Чего ждать-то? Мамынька недовольно поднялась со стула и нажала ручку двери. Радио молчит, слава Богу; трое спят — это среди белого-то дня! У ближней стенки — не то баба, не то мужик, не понять, лицо желтое и опухлое, точно тесто поднялось, а голова вся в бинтах. Чуть подальше баба на койке лежит одетая, одно ухо под толстыми бинтами, над ней медсестра склонилась. Медсестра почти не смотрит на шприц, а только на старуху. Больная, с интересом наблюдавшая за иглой в своей руке, тоже отвлеклась. Иры не было. Наконец резко запахло спиртом, сестричка сгребла свое хозяйство на поднос и повернулась к Матрене:

— Вы к кому?

Выслушав ответ, кивнула на кровать у стенки:

— Вот она, — и тут же бросилась за нашатырем: мать сомлела.

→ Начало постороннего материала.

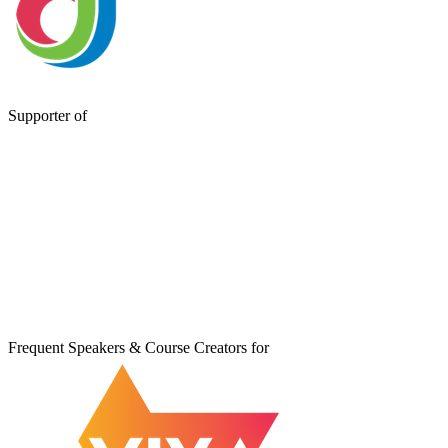
Supporter of
Frequent Speakers & Course Creators for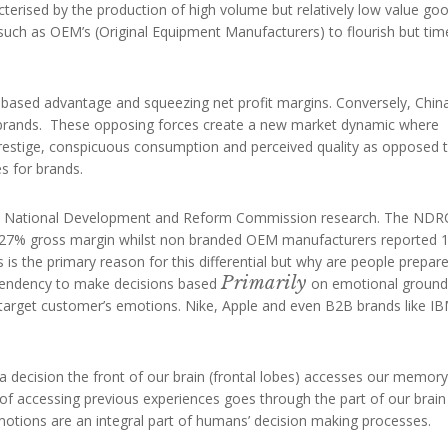
erised by the production of high volume but relatively low value go
 such as OEM’s (Original Equipment Manufacturers) to flourish but tim
t-based advantage and squeezing net profit margins. Conversely, China
r brands. These opposing forces create a new market dynamic where
prestige, conspicuous consumption and perceived quality as opposed 
s for brands.
ent National Development and Reform Commission research. The NDR
 27% gross margin whilst non branded OEM manufacturers reported 
 is the primary reason for this differential but why are people prepar
Primarily
 tendency to make decisions based
on emotional ground
target customer’s emotions. Nike, Apple and even B2B brands like I
decision the front of our brain (frontal lobes) accesses our memory
f accessing previous experiences goes through the part of our brain
motions are an integral part of humans’ decision making processes.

Дочкиного лица она не узнала: не могла, не хотела узнать его таким. Узнала — руки, лежащие поверх одеяла, и долго рассматривала маленькие кисти с состиранной кожей, как-то посветлевшие от болезни, твердые ногти с лунками и тонкое венчальное кольцо.

В дверях столкнулась с Тоней и решительно взяла руку правнучки в свою:

— Пойдем, золотко. Спит баба Ира, ей спокой надо, чтоб скорее здоровая стала. А ты своди меня, куда вы с крестной ходили, хорошо? — твердо зная, что ребенку лучше туда, чем в палату.

Уговорились с Тоней ездить в больничное царство-государство по очереди. Сидеть там необходимости не было, а вот питание… Что ж — больница. Выбирая в мясном павильоне кусочек телятины с косточкой, старуха радовалась, что и девочке супец будет — от матки-то, что бегает, хвост задравши, не дождется; вернувшись, дома как раз застали Таечку. Она сидела надутая после беседы с крестными и тут же сказала дочке, что устроит ее в детский садик, а пока они будут вместе ходить «к маме на работу».